I am not saying that anyone who wants to do physics should study maths instead, I am advising this particular person to do so as he struggles with ALevel physics and is thinking of dropping it. No university would accept him to do straight physics unless he takes the ALevel (except in very few cases), and if he does take the ALevel and fails it or gets a B or a C, his chances of getting into any decent uni is pretty much gone with the wind.
If OP is struggling with Physics ALevel, I doubt he'd find university straight physics fun, especially the experimental side, but then again people change.
And by the way, a degree in mathematics prepares one to research deep into theoretical physics (string theory, and theoretical cosmology for example) more than any physics degree ever would, unless it's a strictly theoretical physics degree with no experimental side whatsoever. Of course those fields are not the only fields physics has to offer, but if he's not doing well with the ALevel stuff I don't think he'll be able to get into a decent straight physics course.

---------------

### Prompt 1
The post uses certain words directly before "physics" to name a kind of physics. List each distinct word of this kind.
### Prompt 2
Reproduce the post from "I am not saying" up to and including "again people change.".

### Provided data
---------------

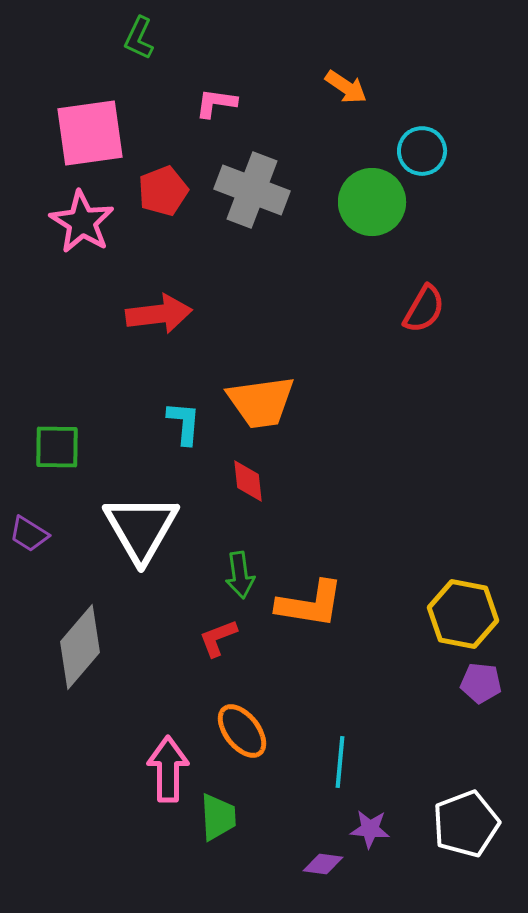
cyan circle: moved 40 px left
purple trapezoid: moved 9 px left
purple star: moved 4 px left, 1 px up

---------------

### Full answer 1
- ALevel
- straight
- theoretical

### Full answer 2
I am not saying that anyone who wants to do physics should study maths instead, I am advising this particular person to do so as he struggles with ALevel physics and is thinking of dropping it. No university would accept him to do straight physics unless he takes the ALevel (except in very few cases), and if he does take the ALevel and fails it or gets a B or a C, his chances of getting into any decent uni is pretty much gone with the wind.
If OP is struggling with Physics ALevel, I doubt he'd find university straight physics fun, especially the experimental side, but then again people change.